A list is an ordered sequence of (any number of) elements, each of which is itself a term. Lists are delimited by square brackets ([ ]), and elements are separated by a comma. Thus, the following are lists:
```[1,2,3]
[london, cardiff, edinburgh, belfast]
["hello", 23, [1,2,3], london]
```
A special case is the empty list (sometimes called nil), which is written as
```[]
```
A list is actually composed of head-and-tail pairs, where the head contains one list element, and the tail is itself a list (possibly the empty list). Lists can be written as a [Head|Tail] pair, with the head separated from the tail by the vertical bar. Thus the list [1,2,3] can be written in any of the following equivalent ways:
```[1,2,3]
[1|[2,3]]
[1|[2|[3]]]
[1|[2|[3|[]]]]
```
The last line shows that the list actually consists of 3 [Head|Tail] pairs, where the tail of the last pair is the empty list. The usefulness of this notation is that the tail can be a variable (introduced below): [1|Tail], which leaves the tail unspecified for the moment.

### 3.1.5  Structures

Structures correspond to structs or records in other languages. A structure is an aggregate of a fixed number of components, called its arguments. Each argument is itself a term. Moreover, a structure always has a name (which looks like an atom). The canonical syntax for structures is
<name>(<arg>1,...<arg>n)
Valid examples of structures are:
```date(december, 25, "Christmas")
element(hydrogen, composition(1,0))
flight(london, new_york, 12.05, 17.55)
```
The number of arguments of a structure is called its arity. The name and arity of a structure are together called its functor and is often written as name/arity. The last example above therefore has the functor flight/4.
See section 4.1 for information about defining structures with named fields.

#### Operator Syntax

As a syntactic convenience, unary (1-argument) structures can also be written in prefix or postfix notation, and binary (2-argument) structures can be written in prefix or infix notation, if the programmer has made an appropriate declaration (called an operator declaration) about its functor. For example if plus/2 were declared to be an infix operator, we could write:
```1 plus 100
```
```plus(1,100)
```
It is worth keeping in mind that the data term represented by the two notations is the same, we have just two ways of writing the same thing.
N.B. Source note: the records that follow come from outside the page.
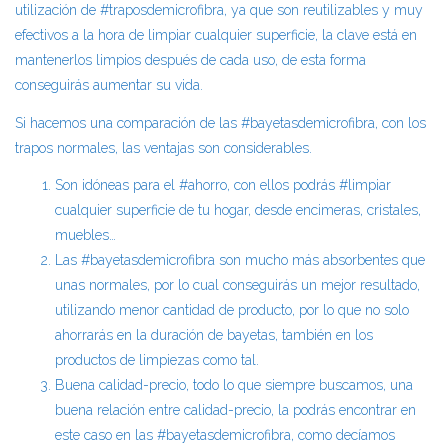
utilización de #traposdemicrofibra, ya que son reutilizables y muy
efectivos a la hora de limpiar cualquier superficie, la clave está en
mantenerlos limpios después de cada uso, de esta forma
conseguirás aumentar su vida.
Si hacemos una comparación de las #bayetasdemicrofibra, con los
trapos normales, las ventajas son considerables.
Son idóneas para el #ahorro, con ellos podrás #limpiar
cualquier superficie de tu hogar, desde encimeras, cristales,
muebles…
Las #bayetasdemicrofibra son mucho más absorbentes que
unas normales, por lo cual conseguirás un mejor resultado,
utilizando menor cantidad de producto, por lo que no solo
ahorrarás en la duración de bayetas, también en los
productos de limpiezas como tal.
Buena calidad-precio, todo lo que siempre buscamos, una
buena relación entre calidad-precio, la podrás encontrar en
este caso en las #bayetasdemicrofibra, como decíamos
Various logical and arithmetic functors are automatically declared to allow operator syntax, for example +/2, not/1 etc.

#### Parentheses

When prefix, infix and postfix notation is used, it is sometimes necessary to write extra parentheses to make clear what the structure of the written term is meant to be. For example to write the following nested structure
```+(*(3,4), 5)
```
we can alternatively write
```3 * 4 + 5
```
because the star binds stronger than the plus sign. But to write the following differently nested structure
```*(3, +(4, 5))
```
in infix-notation, we need extra parentheses:
```3 * (4 + 5)
```
A full table of the predefined prefix, infix and postfix operators with their relative precedences can be found in the appendix of the User Manual.

 Numbers ECLiPSehas integers, floats, rationals and bounded reals. Strings Character sequences in double quotes. Atoms Symbolic constants, usually lower case or in single quotes. Lists Lists are constructed from cells that have an arbitrary head and a tail which is again a list. Structures Structures have a name and a certain number (arity) of arbitrary arguments. This characteristic is called the functor, and written name/arity.